Gubuk Reot dan Nyayian Sunyi Pak Tua
2 min readsuarapinggiran.online_ Mendung masih menghiasi langit pagi Kota Unaaha, saat tubuh yang mulai lemah termakan usia dan tertatih itu meroda gerobak pengangkut sampah. Perlahan menyusuri jalan aspal, sementara sang mentari masih malu-malu menampakan sinarnya.
Tak berlansung lama, sengatan matahari yang seakan marah itu kemudian membakar alam. Tapi sosok tua yang mulai rabun penglihatannya itu masih bertahan dengan semangat yang justru tak pernah padam.
Dialah Nurhadi (50), seorang warga Trans Asinua Jaya. Dia adalah potret kaum pinggiran yang akrab dengan kemiskinan di tengah kota. Ketegarannya menghadapi panas dan dingin di gubuk reot itu berubah menjadi nyayian sunyi setelah ternyata tak satupun orang yang menemaninya hidup. Nurhadi hijrah ke Kota tua ini untuk mencari sesuap nasi demi membahagiakan keluarga yang jauh darinya.

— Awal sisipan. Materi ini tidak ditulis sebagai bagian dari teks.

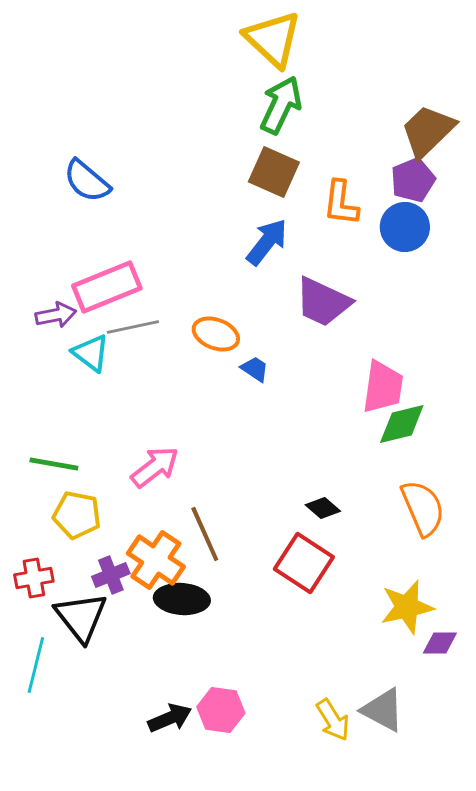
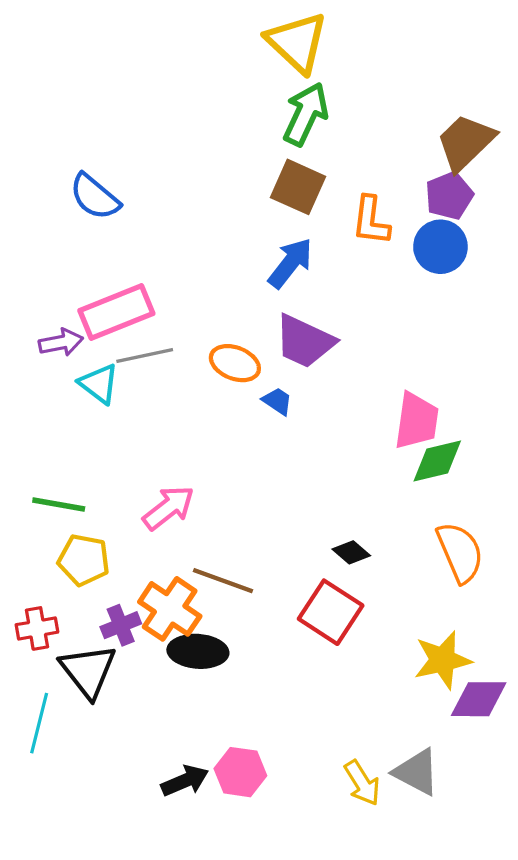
purple trapezoid: (323, 302) -> (305, 341), moved
brown line: (205, 534) -> (223, 581), turned -46
purple diamond: (440, 643) -> (479, 699), size x1.5

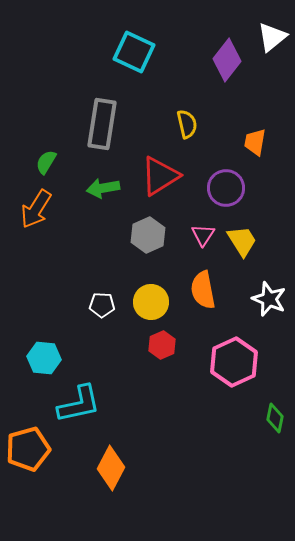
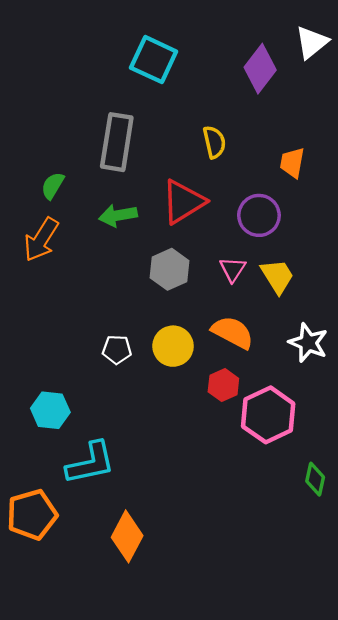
orange semicircle: (203, 290) -> (233, 332), turned 129
red hexagon: (162, 345) -> (223, 385), moved

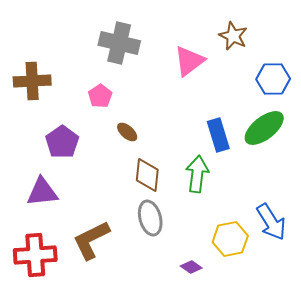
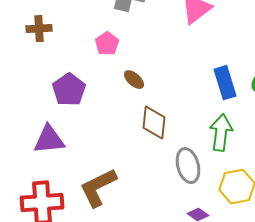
brown cross: (32, 81) -> (39, 29), size x0.7
green arrow: (197, 174) -> (221, 133), moved
gray ellipse: (150, 218) -> (188, 166), moved

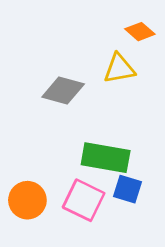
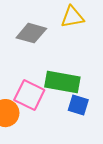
pink square: (84, 200) -> (29, 95), moved

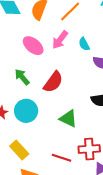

Tindihan beban ekonomi memaksa lelaki tua asal Karang Anjar, Solo, Desa Seroyo itu membuatnya harus berjuang keras untuk tetap menjaga semangat anak-anaknya dalam menyenyam pendidikan di sekolah meski tak sedang bersama-sama.
Saat Jurnal SUPI menghampiri dan menyapa, ia tersenyum ramah sembari menggerakkan tangan kanannya untuk bersalaman. Pancaran keakraban dengan tawa, memecah kesunyian dan kesendiriannya selama ini. Wajahnya yang kelelahan dengan gurat letih itu tak dapat menyebunyikan diri dari jerit kesulitan hidup yang harus dijalani.

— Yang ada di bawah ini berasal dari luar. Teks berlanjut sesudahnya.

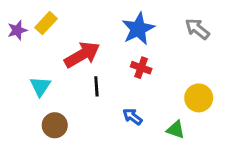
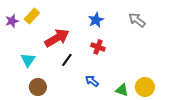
blue star: (138, 29) -> (96, 20), size x0.7
black line: (96, 86) -> (67, 60), turned 40
yellow circle: (199, 98) -> (145, 87), moved

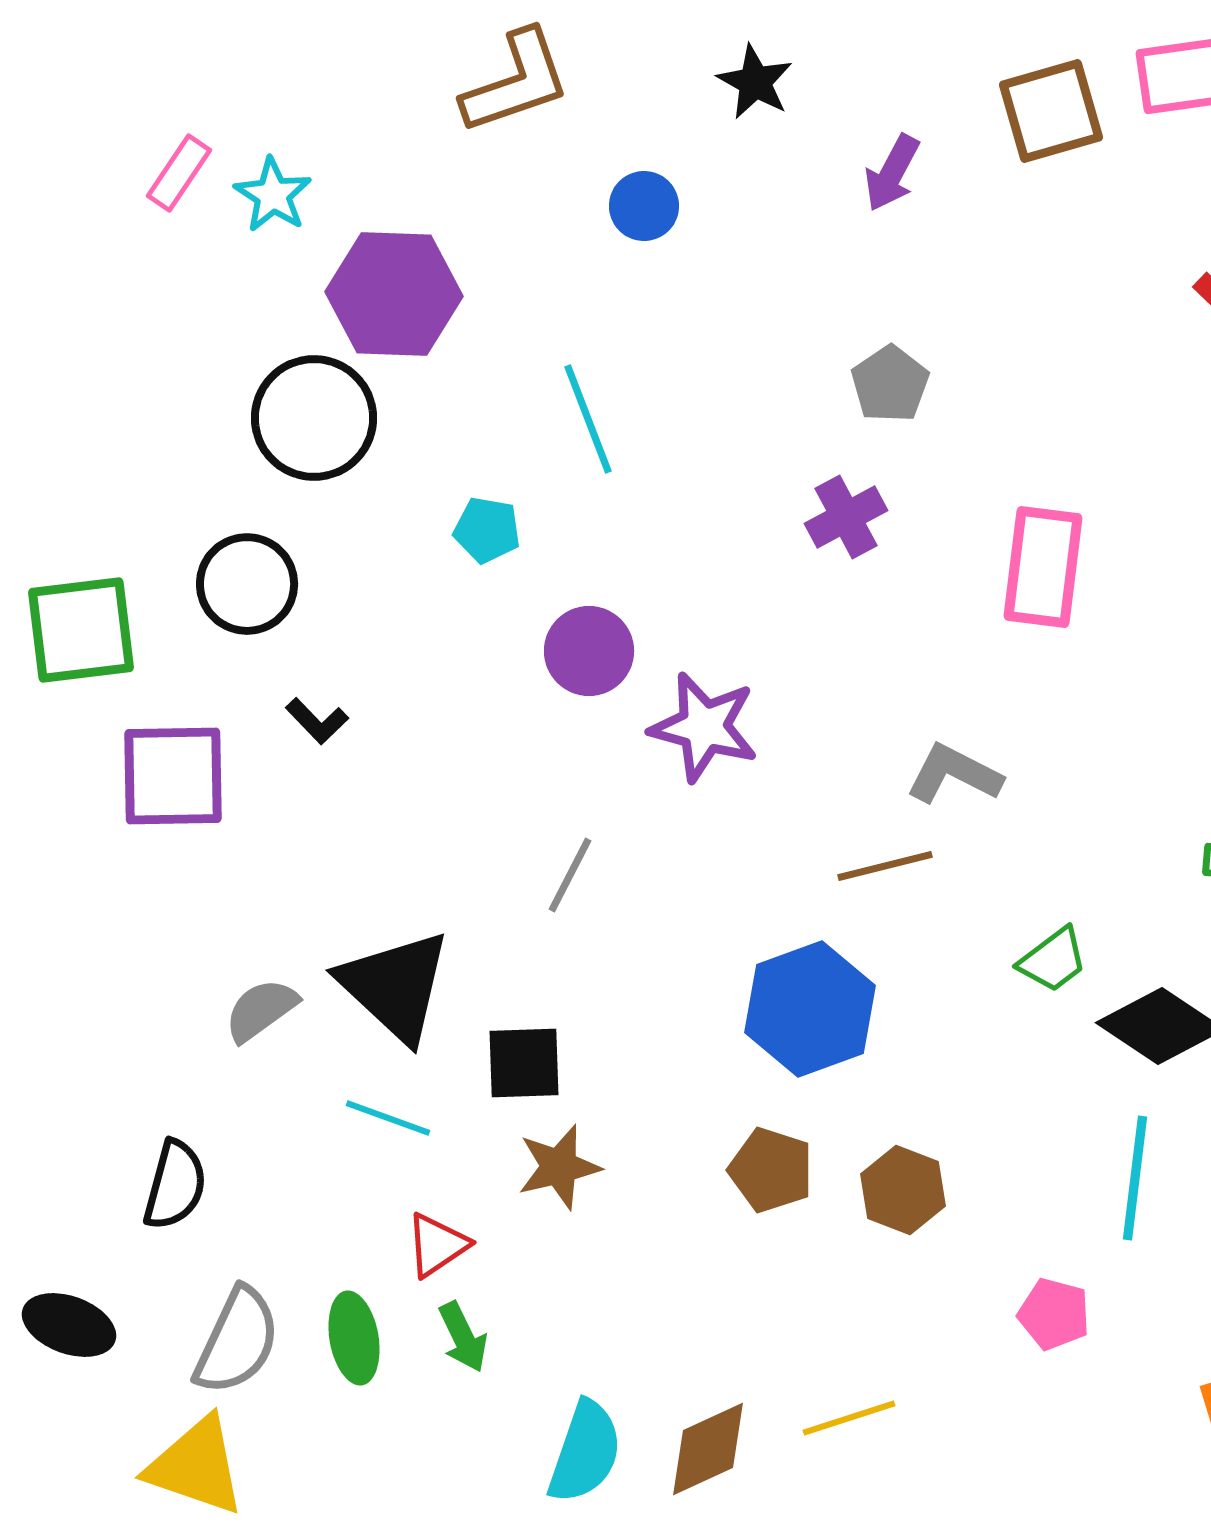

“biasa dek, lagi atur-atur kertas bekas ini yang bisa di tukar uang untuk keperluan ini hari, walau saya sudah tua, tapi tetap bekerja memungut sampah, saya lebih malu meminta kepada orang lain, dibanding dengan kerjaan seperti ini, saya suka dan halal dek, pokok nya jangan malas kerja, kalau malas mau makan apa? Ya dulunya waktu masih kuat,, kerjaan saya hanya buruh, tapi sekarang usia saya sudah 50 tahun, tenaga saya sudah nggak kuat untuk berkerja sebagai kuli bagunan, ya harus gimana lagi, yang penting jangan mencuri’’ Ujarnya ramah.
Sebagai orang tua, ia tidak ingin berharap hingga memberatkan anak-anaknya yang sudah menikah, toh juga hidup dalam standar ekonomi pas-pasan. Pekerjaannya mencari kaleng-kaleng bekas juga kardus-kardus yang sudah dibuang setiap hari harus dilakoni.

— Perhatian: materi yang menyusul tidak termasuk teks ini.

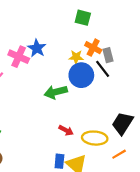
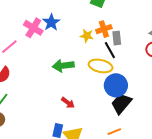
orange cross: (93, 48) -> (104, 29), turned 35
blue circle: (81, 75) -> (116, 85), moved
yellow ellipse: (95, 138) -> (101, 66), moved

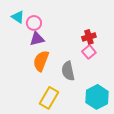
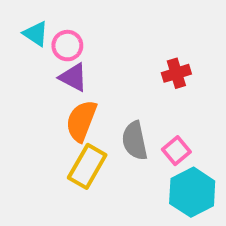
purple triangle: (37, 39) -> (73, 77), turned 42
pink square: (89, 52) -> (176, 151), moved
yellow rectangle: (49, 98) -> (87, 166), moved

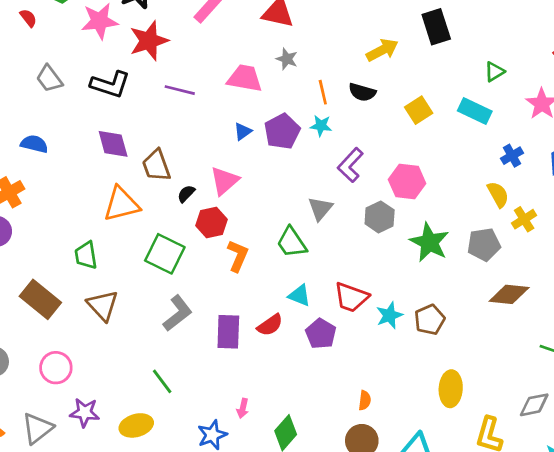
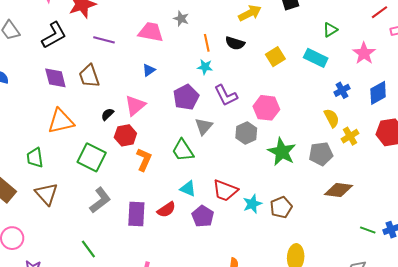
black L-shape: (110, 84) -> (54, 35), turned -48
purple pentagon: (282, 131) -> (186, 97), moved
brown trapezoid: (156, 165) -> (89, 76), moved
purple L-shape: (350, 165) -> (226, 95), turned -70

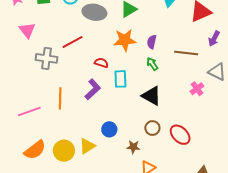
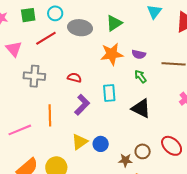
red line: (73, 42) -> (46, 38), moved
purple semicircle: (152, 42) -> (139, 54), turned -88
red semicircle: (101, 63) -> (74, 78), moved
brown circle: (152, 128) -> (143, 151), moved
yellow triangle: (87, 146) -> (80, 142), moved

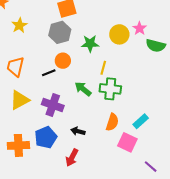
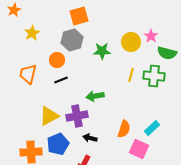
orange circle: (63, 61) -> (57, 60), moved
yellow line: (103, 68) -> (131, 75), moved
green arrow: (83, 89) -> (95, 96), turned -48
green cross: (110, 89) -> (154, 76), moved
yellow triangle: (19, 100) -> (49, 116), moved
purple cross: (53, 105) -> (77, 116), moved, turned -30

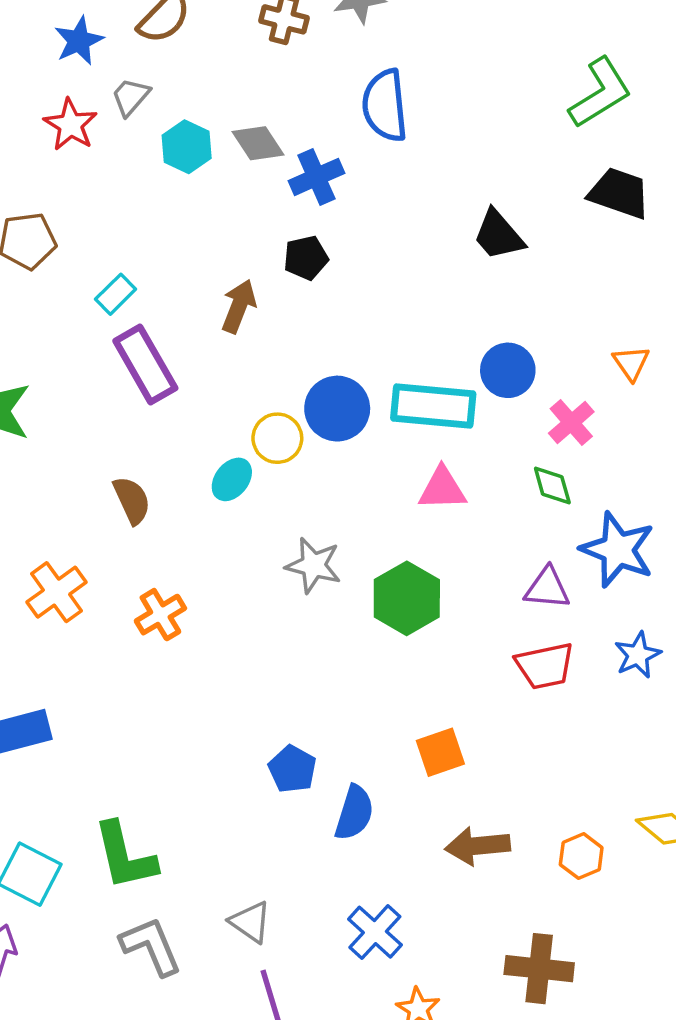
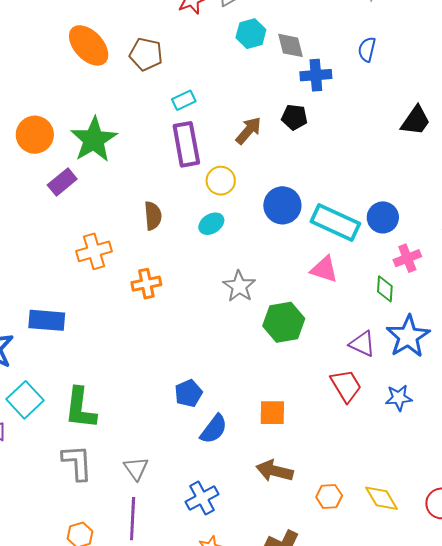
blue semicircle: (385, 106) -> (367, 49), size x0.6
black trapezoid: (498, 235) -> (416, 121), moved, turned -124
yellow circle: (277, 438) -> (221, 181), moved
red trapezoid: (545, 666) -> (346, 386), turned -129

Ia mengaku akan sangat sedih jika mesti mendengar anak bungsunya itu, tidak bisa jajan seperti anak-anak yang lain. Ia berupaya keras untuk dapat membantu keperluan istrinya yang berada jauh di kampung halamannya meski hanya cukup untuk membeli beras. Dibutuhkan waktu empat bulan lamanya untuk sekali melakukan pengiriman uang hasil kerjanya kepada keluarganya di tanah jawa sana.
Nurhadi harus rela menghabiskan masa tua dalam perjuangan panjang yang melelahkan mengadu nasib di onggokan sampah. Ia tetap harus menguras segenap tenaga yang tersisa demi segenggam beras dan rupiah.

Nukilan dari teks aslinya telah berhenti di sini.